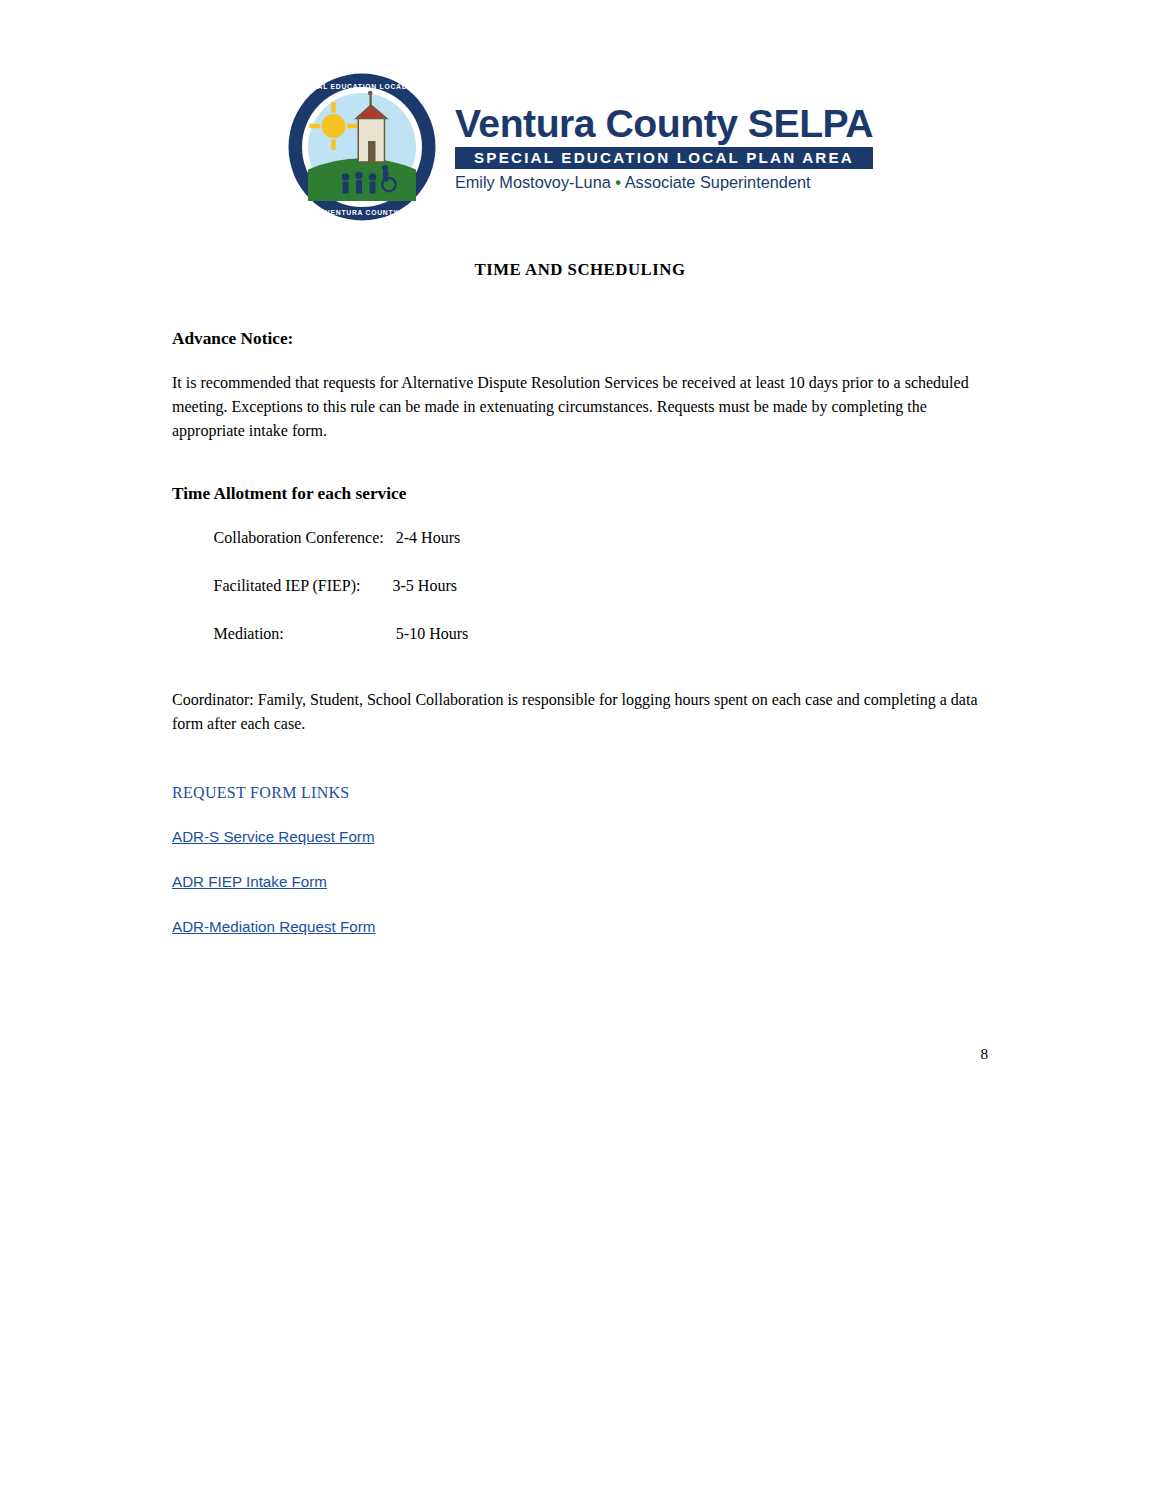SPECIAL EDUCATION LOCAL PLAN VENTURA COUNTY
Ventura County SELPA
SPECIAL EDUCATION LOCAL PLAN AREA
Emily Mostovoy-Luna • Associate Superintendent
TIME AND SCHEDULING
Advance Notice:
It is recommended that requests for Alternative Dispute Resolution Services be received at least 10 days prior to a scheduled meeting. Exceptions to this rule can be made in extenuating circumstances. Requests must be made by completing the appropriate intake form.
Time Allotment for each service
Collaboration Conference: 2-4 Hours
Facilitated IEP (FIEP): 3-5 Hours
Mediation: 5-10 Hours
Coordinator: Family, Student, School Collaboration is responsible for logging hours spent on each case and completing a data form after each case.
REQUEST FORM LINKS
ADR-S Service Request Form
ADR FIEP Intake Form
ADR-Mediation Request Form
8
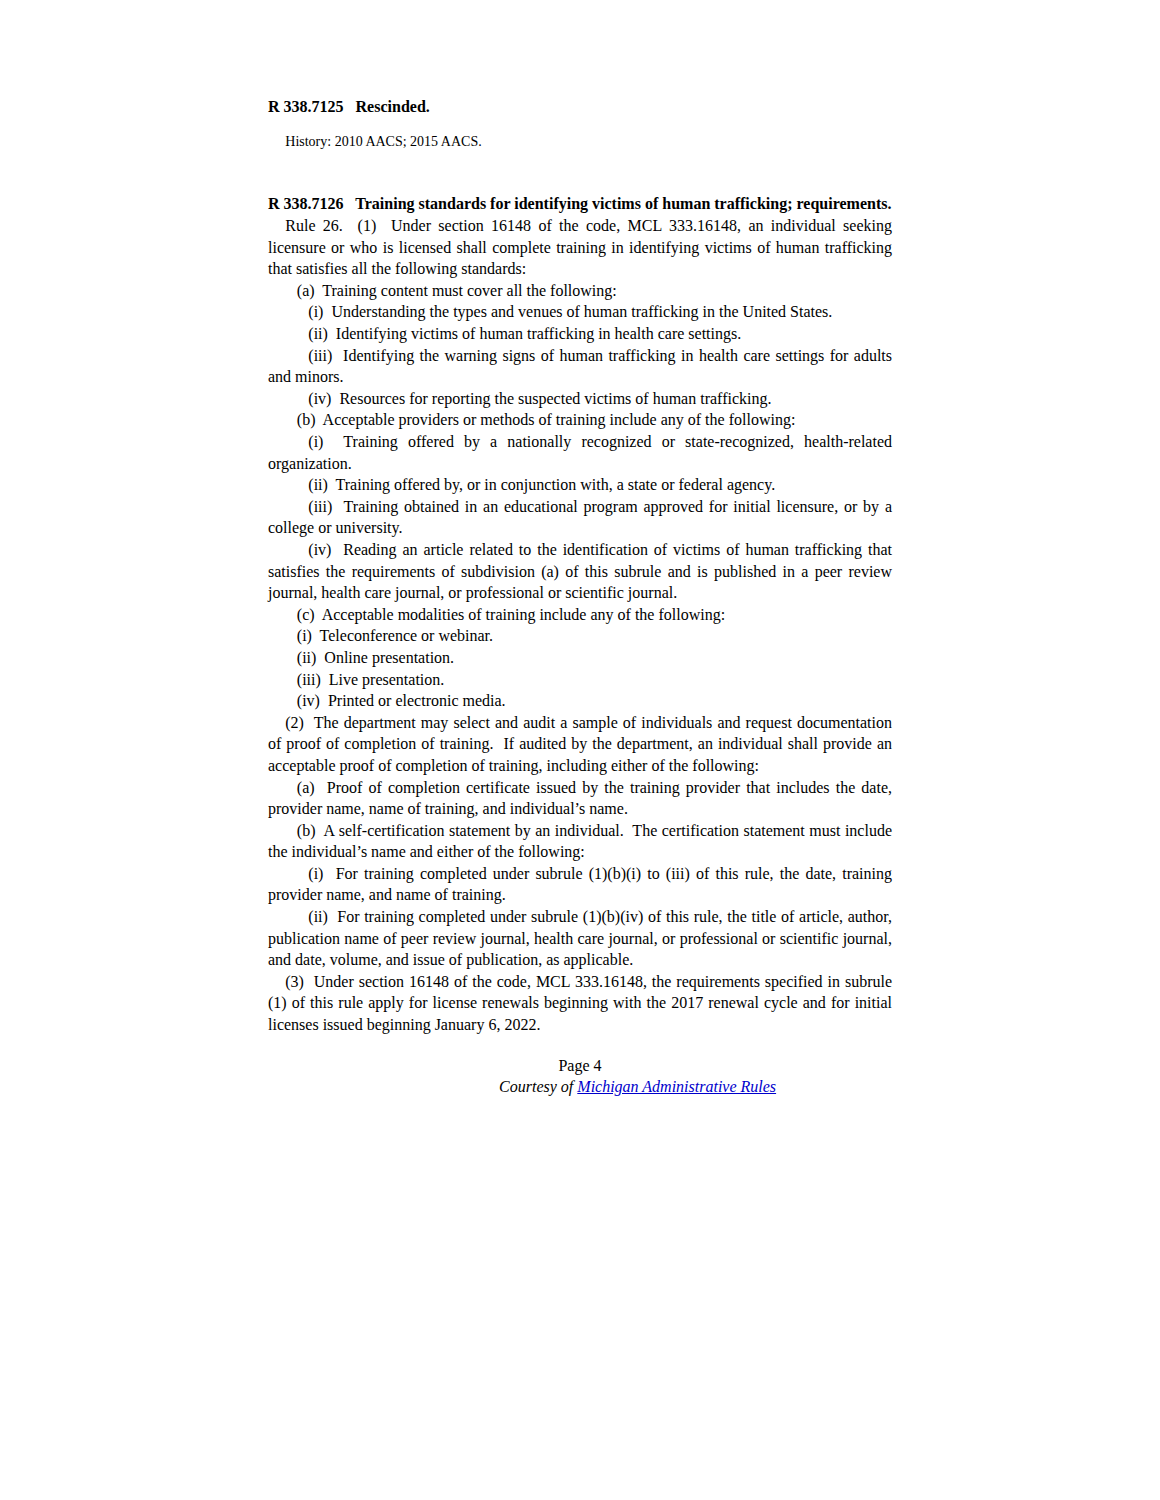R 338.7125 Rescinded.
History: 2010 AACS; 2015 AACS.
R 338.7126 Training standards for identifying victims of human trafficking; requirements.
Rule 26. (1) Under section 16148 of the code, MCL 333.16148, an individual seeking licensure or who is licensed shall complete training in identifying victims of human trafficking that satisfies all the following standards:
(a) Training content must cover all the following:
(i) Understanding the types and venues of human trafficking in the United States.
(ii) Identifying victims of human trafficking in health care settings.
(iii) Identifying the warning signs of human trafficking in health care settings for adults and minors.
(iv) Resources for reporting the suspected victims of human trafficking.
(b) Acceptable providers or methods of training include any of the following:
(i) Training offered by a nationally recognized or state-recognized, health-related organization.
(ii) Training offered by, or in conjunction with, a state or federal agency.
(iii) Training obtained in an educational program approved for initial licensure, or by a college or university.
(iv) Reading an article related to the identification of victims of human trafficking that satisfies the requirements of subdivision (a) of this subrule and is published in a peer review journal, health care journal, or professional or scientific journal.
(c) Acceptable modalities of training include any of the following:
(i) Teleconference or webinar.
(ii) Online presentation.
(iii) Live presentation.
(iv) Printed or electronic media.
(2) The department may select and audit a sample of individuals and request documentation of proof of completion of training. If audited by the department, an individual shall provide an acceptable proof of completion of training, including either of the following:
(a) Proof of completion certificate issued by the training provider that includes the date, provider name, name of training, and individual’s name.
(b) A self-certification statement by an individual. The certification statement must include the individual’s name and either of the following:
(i) For training completed under subrule (1)(b)(i) to (iii) of this rule, the date, training provider name, and name of training.
(ii) For training completed under subrule (1)(b)(iv) of this rule, the title of article, author, publication name of peer review journal, health care journal, or professional or scientific journal, and date, volume, and issue of publication, as applicable.
(3) Under section 16148 of the code, MCL 333.16148, the requirements specified in subrule (1) of this rule apply for license renewals beginning with the 2017 renewal cycle and for initial licenses issued beginning January 6, 2022.
Page 4
Courtesy of Michigan Administrative Rules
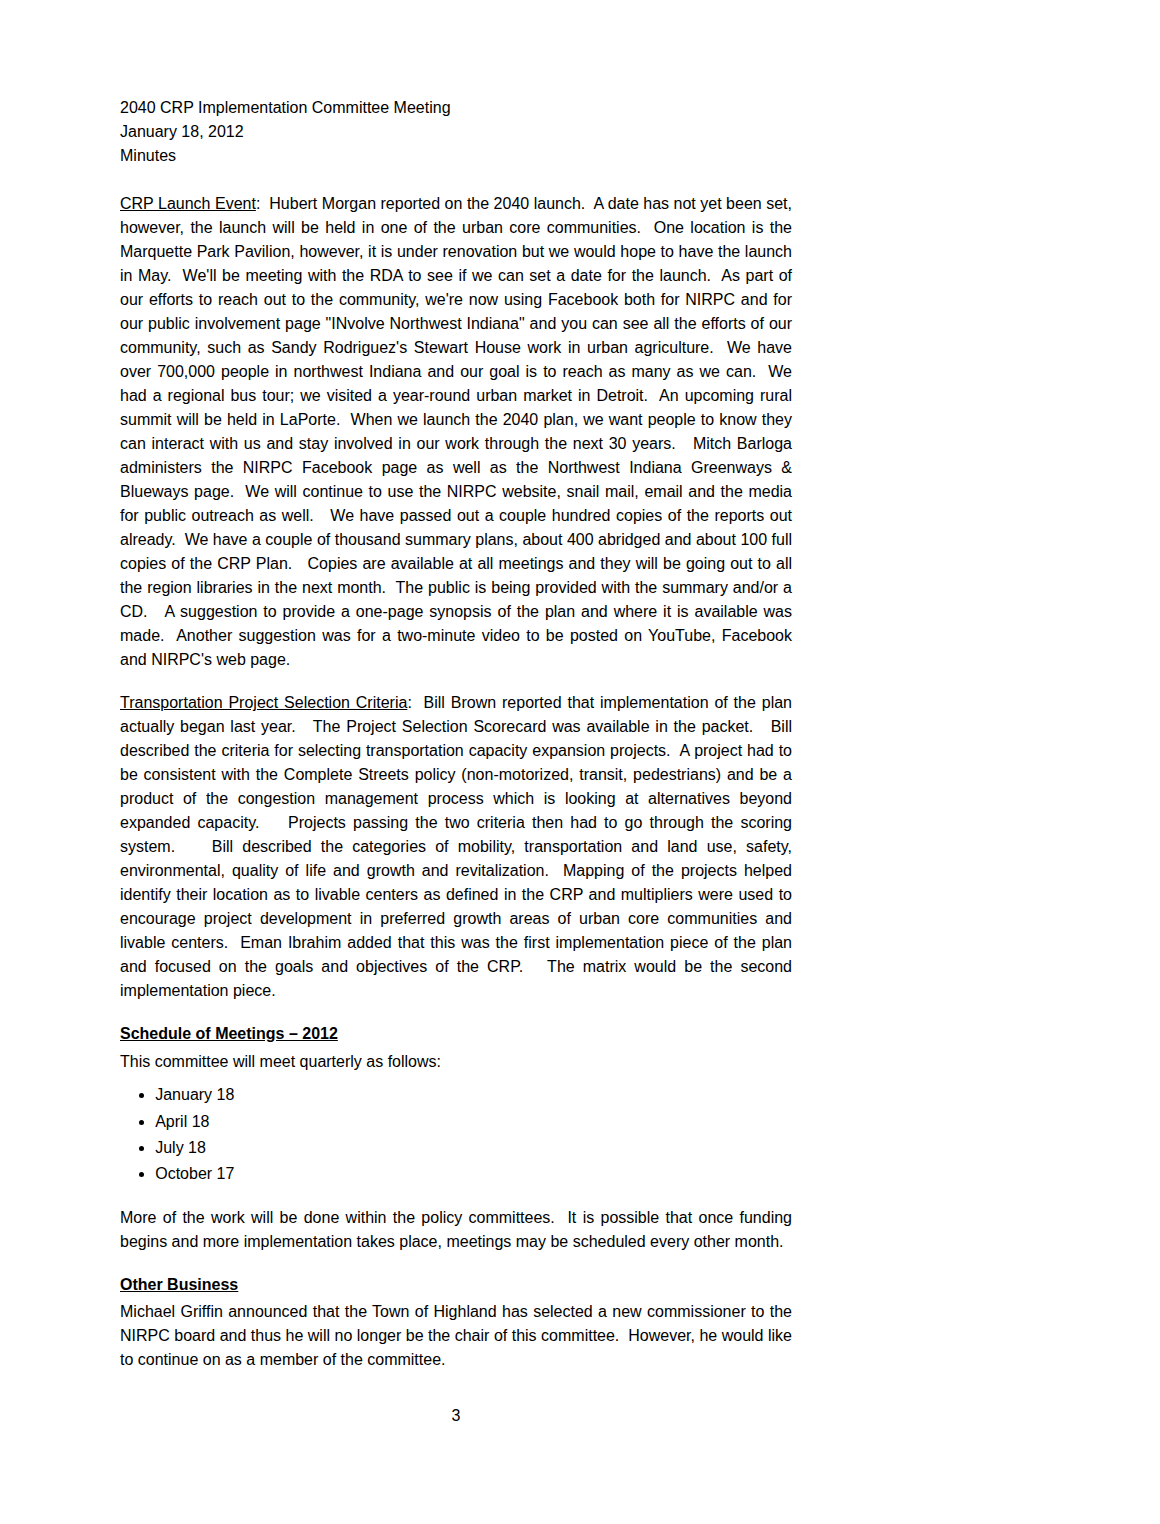2040 CRP Implementation Committee Meeting
January 18, 2012
Minutes
CRP Launch Event: Hubert Morgan reported on the 2040 launch. A date has not yet been set, however, the launch will be held in one of the urban core communities. One location is the Marquette Park Pavilion, however, it is under renovation but we would hope to have the launch in May. We'll be meeting with the RDA to see if we can set a date for the launch. As part of our efforts to reach out to the community, we're now using Facebook both for NIRPC and for our public involvement page "INvolve Northwest Indiana" and you can see all the efforts of our community, such as Sandy Rodriguez's Stewart House work in urban agriculture. We have over 700,000 people in northwest Indiana and our goal is to reach as many as we can. We had a regional bus tour; we visited a year-round urban market in Detroit. An upcoming rural summit will be held in LaPorte. When we launch the 2040 plan, we want people to know they can interact with us and stay involved in our work through the next 30 years. Mitch Barloga administers the NIRPC Facebook page as well as the Northwest Indiana Greenways & Blueways page. We will continue to use the NIRPC website, snail mail, email and the media for public outreach as well. We have passed out a couple hundred copies of the reports out already. We have a couple of thousand summary plans, about 400 abridged and about 100 full copies of the CRP Plan. Copies are available at all meetings and they will be going out to all the region libraries in the next month. The public is being provided with the summary and/or a CD. A suggestion to provide a one-page synopsis of the plan and where it is available was made. Another suggestion was for a two-minute video to be posted on YouTube, Facebook and NIRPC's web page.
Transportation Project Selection Criteria: Bill Brown reported that implementation of the plan actually began last year. The Project Selection Scorecard was available in the packet. Bill described the criteria for selecting transportation capacity expansion projects. A project had to be consistent with the Complete Streets policy (non-motorized, transit, pedestrians) and be a product of the congestion management process which is looking at alternatives beyond expanded capacity. Projects passing the two criteria then had to go through the scoring system. Bill described the categories of mobility, transportation and land use, safety, environmental, quality of life and growth and revitalization. Mapping of the projects helped identify their location as to livable centers as defined in the CRP and multipliers were used to encourage project development in preferred growth areas of urban core communities and livable centers. Eman Ibrahim added that this was the first implementation piece of the plan and focused on the goals and objectives of the CRP. The matrix would be the second implementation piece.
Schedule of Meetings – 2012
This committee will meet quarterly as follows:
January 18
April 18
July 18
October 17
More of the work will be done within the policy committees. It is possible that once funding begins and more implementation takes place, meetings may be scheduled every other month.
Other Business
Michael Griffin announced that the Town of Highland has selected a new commissioner to the NIRPC board and thus he will no longer be the chair of this committee. However, he would like to continue on as a member of the committee.
3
- - - -
Task requirements = Using the material, show each line where the string "individual" can be found.

Your response =
Rule 26. (1) Under section 16148 of the code, MCL 333.16148, an individual seeking licensure or who is licensed shall complete training in identifying victims of human trafficking that satisfies all the following standards:
(2) The department may select and audit a sample of individuals and request documentation of proof of completion of training. If audited by the department, an individual shall provide an acceptable proof of completion of training, including either of the following:
(a) Proof of completion certificate issued by the training provider that includes the date, provider name, name of training, and individual’s name.
(b) A self-certification statement by an individual. The certification statement must include the individual’s name and either of the following:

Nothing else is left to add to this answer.